The China-US robotaxi race is heating up with the emergence of new rivals. Chinese auto tech firms Horizon Robotics and Deeproute.ai said that they are working on robotaxi technology, drawn by the belief that accelerated computing and generative AI have hit a key tipping point.
Horizon Robotics will soon announce collaborations with “a number of” robotaxi fleet operators later this year, chief executive Yu Kai said on Wednesday during an earnings meeting (our translation). Yu expects the company’s “Horizon SuperDrive” advanced driver assistance solution (ADAS) to be “a technological base” needed for fully autonomous ride-hailing vehicles, as Horizon becomes a provider of “technical infrastructure.”
READ MORE: China’s Horizon Robotics envisions offering truly hands-off driving in three years
Hong Kong-listed and Volkswagen-backed Horizon is not alone. Deeproute.ai, whose investors include Alibaba and Great Wall Motor, is planning to build its robotaxis using its so-called Vision Language Action (VLA) model that is already being implemented on production cars.
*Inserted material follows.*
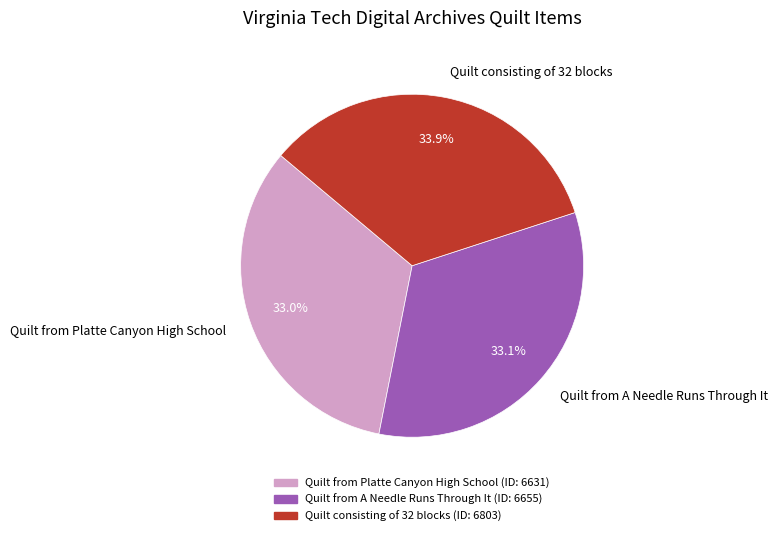

Is there any slice that represents more than half of the pie?

No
The Shenzhen-based startup had an early history of making sci-fi-like robotaxis back in 2019, but has shifted its priority to developing more realistic ADAS systems for automakers since 2022.
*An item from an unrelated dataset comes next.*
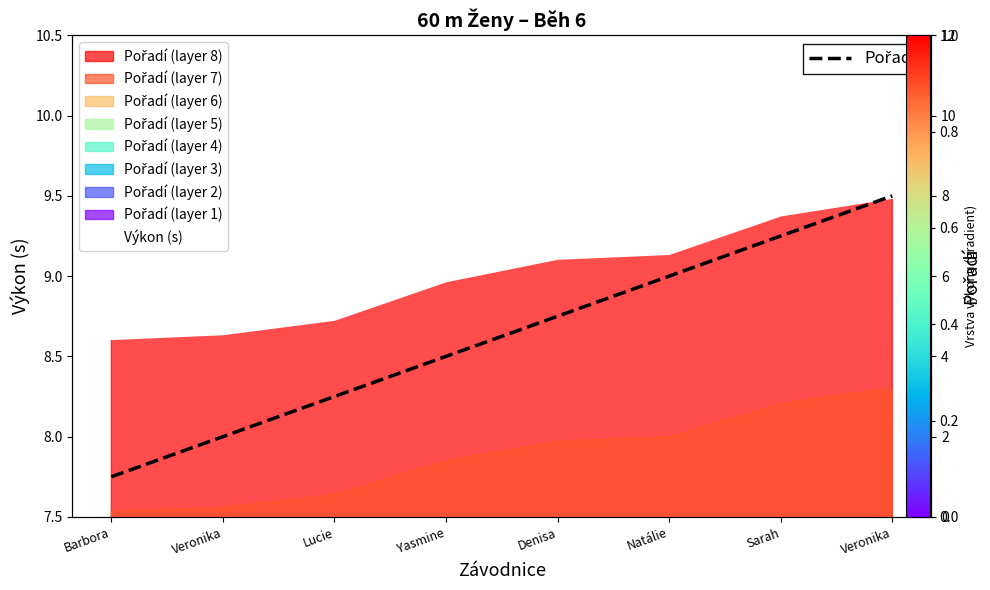

How many Pořadí values are between 3 and 7?

5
Horizon and Deeproute are among the Chinese companies who believe that emerging artificial intelligence technologies, such as end-to-end (E2E) neural networks and large language models (LLMs), will enable them to gradually transition from less advanced assisted driving to fully autonomous driving. The whole industry will eventually move towards all-scenario, driverless mobility within the next five to 10 years, Yu told investors.
READ MORE: Chinese companies take on Tesla’s Full Self-Driving with non-lidar approach, end-to-end AI
China’s robotaxi market is becoming crowded. CATL is another new entrant, in collaboration with Alibaba’s fintech arm Ant Financial and bike-sharing platform Hellobike, while Momenta, another Chinese ADAS developer, reached a deal with Uber for robotaxi deployment in May. Xpeng Motors, China’s Tesla challenger, is also looking to test its robotaxis in 2026. Baidu is by far the leader in the sector, with a fleet size of more than 1,000 cars and a footprint in a dozen Chinese cities, followed by Guangzhou-headquartered Pony.ai and WeRide.
Experts see great potential for robocars as the technology matures and labor costs surge. UBS estimated robotaxi companies could be operating more than 300,000 cars together in a 3,000-square-kilometer (1,158-square-mile) area in China’s four top-tier cities by the early 2030s, and later expand their fleets nationwide to four million units by the end of the decade. That refers to a market size of $8 billion and $183 billion, respectively.
READ MORE: China greenlights autonomous ride-hailing service in all first-tier cities | WAIC 2025
Local governments tend to be rather conservative when promoting highly autonomous vehicles due to concerns over safety and employment. Nevertheless, Morgan Stanley recently said it expects a new round of government licenses to be granted in China as robotaxis become more reliable. Meanwhile, it believes progress in global development of robotaxis will outpace China’s robotaxi rollout.
“The progress of Tesla’s robotaxi rollout would pressure global ride-hailing to move faster,” Morgan Stanley analysts led by Tim Hsiao wrote on July 29. Waymo is the clear global leader, but Tesla is poised to replace it, reported Reuters. The global market size, excluding the US, is expected to reach $394 billion by the late 2030s, and that growth could be exponential and not linear, UBS analyst Paul Gong told TechNode on Thursday.